Toutefois, le politologue reconnaît également que cette démocratie est "fragile" et qu'"il est important de confirmer cette trajectoire par des élections qui se passent bien, indépendamment du résultat".
La Gambie, ancienne colonie britannique indépendante depuis 1965, est constituée d'une étroite bande de terre s'étirant à l'intérieur du Sénégal le long du fleuve Gambie, ainsi que d'une ouverture sur l'Atlantique.
Avec 2,4 millions d'habitants sur une superficie de moins de 11.000 kilomètres carrés, c'est l'un des pays les plus densément peuplés du continent.
L'économie gambienne repose essentiellement sur le tourisme, l'agriculture (arachide, millet, maïs, manioc), et l'argent envoyé par les Gambiens vivant à l'étranger (près de 22% du PIB selon la Banque mondiale).

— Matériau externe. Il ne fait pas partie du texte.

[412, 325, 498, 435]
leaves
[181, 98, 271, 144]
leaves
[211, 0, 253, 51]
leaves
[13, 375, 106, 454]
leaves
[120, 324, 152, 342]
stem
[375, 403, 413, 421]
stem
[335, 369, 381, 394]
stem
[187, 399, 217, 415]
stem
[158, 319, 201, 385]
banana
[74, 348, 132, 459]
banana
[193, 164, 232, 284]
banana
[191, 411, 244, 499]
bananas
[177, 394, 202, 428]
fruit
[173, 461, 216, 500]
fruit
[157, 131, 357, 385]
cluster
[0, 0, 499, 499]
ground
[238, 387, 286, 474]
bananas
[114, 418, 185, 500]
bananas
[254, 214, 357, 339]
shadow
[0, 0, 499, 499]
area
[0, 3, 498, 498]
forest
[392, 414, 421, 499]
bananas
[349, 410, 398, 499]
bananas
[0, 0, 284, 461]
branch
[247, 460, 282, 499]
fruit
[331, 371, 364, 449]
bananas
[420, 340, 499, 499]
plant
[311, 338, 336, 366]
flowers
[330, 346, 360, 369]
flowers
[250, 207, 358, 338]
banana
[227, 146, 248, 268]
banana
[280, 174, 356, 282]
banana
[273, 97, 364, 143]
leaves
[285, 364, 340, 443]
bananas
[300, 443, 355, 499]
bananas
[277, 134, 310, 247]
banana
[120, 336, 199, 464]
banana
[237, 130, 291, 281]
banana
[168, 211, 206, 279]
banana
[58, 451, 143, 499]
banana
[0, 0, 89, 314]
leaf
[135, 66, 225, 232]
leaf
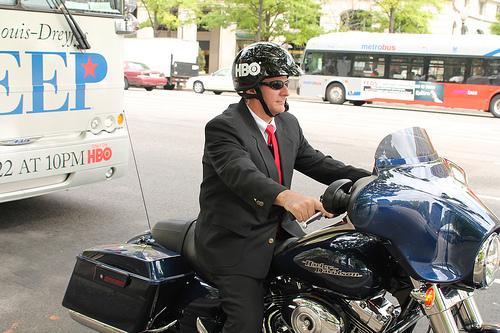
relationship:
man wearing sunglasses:
[190, 118, 348, 333] [270, 80, 294, 95]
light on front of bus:
[104, 165, 114, 183] [2, 99, 106, 150]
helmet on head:
[232, 38, 300, 92] [238, 76, 289, 115]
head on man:
[238, 76, 289, 115] [194, 43, 373, 330]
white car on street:
[185, 68, 236, 95] [124, 88, 240, 191]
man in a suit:
[194, 42, 372, 333] [195, 114, 367, 281]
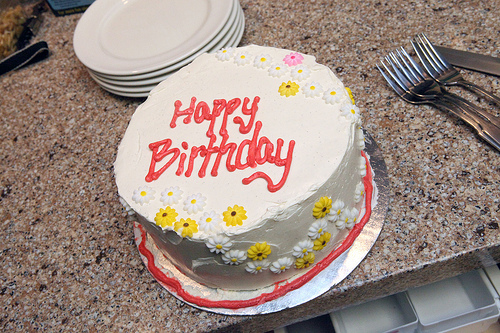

Le Covid a freiné le tourisme l'année dernière, stoppant la croissance du PIB (0% selon la Banque mondiale). Le FMI prévoit un retour à une croissance de 6% cette année.
Loin des plages fréquentées par les touristes, près de la moitié de la population (48,6% en 2015 selon la Banque mondiale) vit sous le seuil de pauvreté. Le pays est classé 172ème sur 189 pour son indice de développement humain.
Comme pour brouiller les cartes, l'ancien dictateur, de son exil équato-guinéen, a jugé bon d'intervenir dans le débat. Mi-novembre, il a apporté son soutien au candidat du Congrès démocratique gambien (GDC), Mama Kandeh. Yahya Jammeh est même intervenu à distance lors d'un meeting, déclarant : "Je peux vous assurer que, par la grâce d'Allah le tout puissant, si vous votez pour nous, vous aurez tout ce que je vous ai dit, l'enseignement gratuit, la couverture médicale gratuite pour tous les Gambiens (...) et que la Gambie sera développée au point d'être l'un des pays les plus développés au monde".
Le président Adama Barrow, accusé par son prédecesseur d'avoir "truqué", l'élection de 2016 et d'avoir "détruit" le pays depuis 4 ans a moyennement apprécié cette intervention, menaçant de saisir la Commission électorale.
Le samedi 21 janvier 2017, Yahya Jammeh quitte Banjul. C'est la fin de plus de 22 ans de pouvoir.
Loin d'être anecdotique, l'ère Jammeh pèse encore lourd dans le débat politique gambien. L'éventualité qu'il rende des comptes pour les crimes commis sous sa dictature (1996-2017) a été l'un des enjeux de la campagne électorale.
Un rapport a été remis fin novembre au président Adama Barrow, réclamant des poursuites contre les principaux responsables de ces crimes. Le document est le fruit du travail, pendant plus de deux ans, d'une Commission vérité, réconciliation et réparations qui a enquêté sur les exactions commises entre 1994 et 2017.
Plus de 370 témoignages contre l'ancien dictateur Yahya Jammeh ont été recueillis.